We pay a lot of attention to source control systems and Git workflows for source code. However, document versioning can be an afterthought. Naming conventions or folder hierarchies to figure out which documents are relevant.
A simple, effectively communicated document management process is essential to avoid document debt. Careful use of collaboration tools such as Confluence, Notion, Google Drive, or Dropbox can come to the rescue.
Making the most of Synchronous Communication
While video conferencing tools are critical to keeping things going in a remote environment, “Zoom fatigue” is a real problem.
Navigating different time zones, domestic responsibilities, and competing priorities make the time available for effective synchronous communication enabled by the likes of Zoom a precious resource. It is critical to treat that time in video calls with respect, to ration it, and to make sure that meetings have defined agendas and the participants have clear expectations. It is also important to record events like all-hands meetings so that they are available to the entire team in case they can’t make it.
The challenges of Asynchronous Communication
Before Zoom and slack, we had the humble memo and email. We now have wikis, code reviews, user stories, support tickets, and other written communication forms. To communicate well in this context, we need to use approaches that support clear, concise, and accurate communication over different mediums, usually asynchronously.
It is essential to have clear style guides and standards for code reviews, user stories, and support tickets. Teams must become used to writing things down while making sure things don’t go stale or generating an overwhelming deluge of information. A good rule of thumb is described by Preeti Somal at Hashicorp – “if more than two people need to know something, we should write it down”.
Collective Decision Making
Decision making involves building consensus, communicating clearly, and allowing space for discussions and disagreements. When you can’t have in-person discussions to hash out a complicated topic; the ability to have processes that enable sound decision making becomes vital.
Good decision making can be enabled by access to relevant information, good judgement as well as giving your team the agency to decide. While there are formal frameworks (like the DACI framework by Atlassian), just having a written decision-making framework is a good start.

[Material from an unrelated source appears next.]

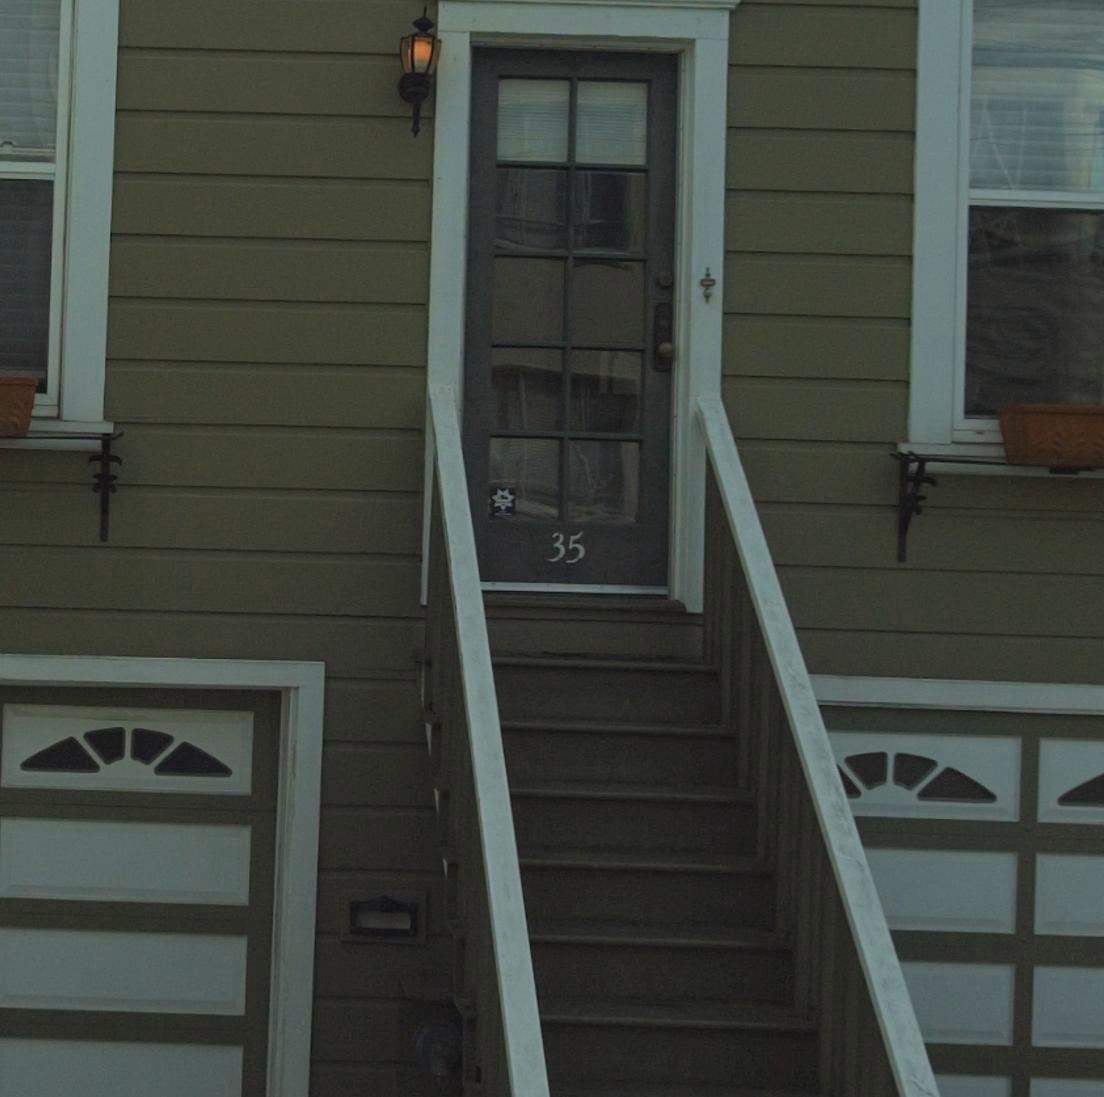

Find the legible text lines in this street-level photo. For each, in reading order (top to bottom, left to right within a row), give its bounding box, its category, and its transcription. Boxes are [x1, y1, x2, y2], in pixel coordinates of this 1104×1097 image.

[544, 528, 588, 567] StreetNumber: 35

The use of collaborative documents to record and make decisions is an excellent first step. The open-source community has been doing so using the RFC process for decades!
The Human Element
Transposing the patterns of office work to a remote environment does not work. People working from home will have different challenges. It is unrealistic for a manager to expect everyone to conform to a rigid schedule. Giving people the time to care for children or their family members during their working hours is essential.
Trust, then, becomes the most critical element in working with a remote team. A leader must learn to trust their team. Concepts such as Tobi Luttke’s Trust Battery are useful tools for a leader to think through how to build relationships based on trust.
Being fully remote also robs team members of meaningful context. Remote work can also amplify cultural boundaries. So it is vital to make ambiguous or implicit communication explicit.
Finally, there is a genuine danger of quieter colleagues suddenly falling victim to the “out of sight, out of mind.” Ensuring one-to-one meetings happen and giving even the least assertive team members a comfortable medium of communication is vital.
Conclusion: Here To Stay
I am writing this post in January 2021. At some point this year, we might go back to the office and leave remote working behind. But the challenges described above have also given us opportunities.
We now have access to a large and deep global talent pool. Our team has shown that it can adapt and be productive in different and challenging circumstances. While we will welcome the end of social distancing and the return of office camaraderie, we will also emerge with better tools, more effective communication, better decision making and more empathy for our team.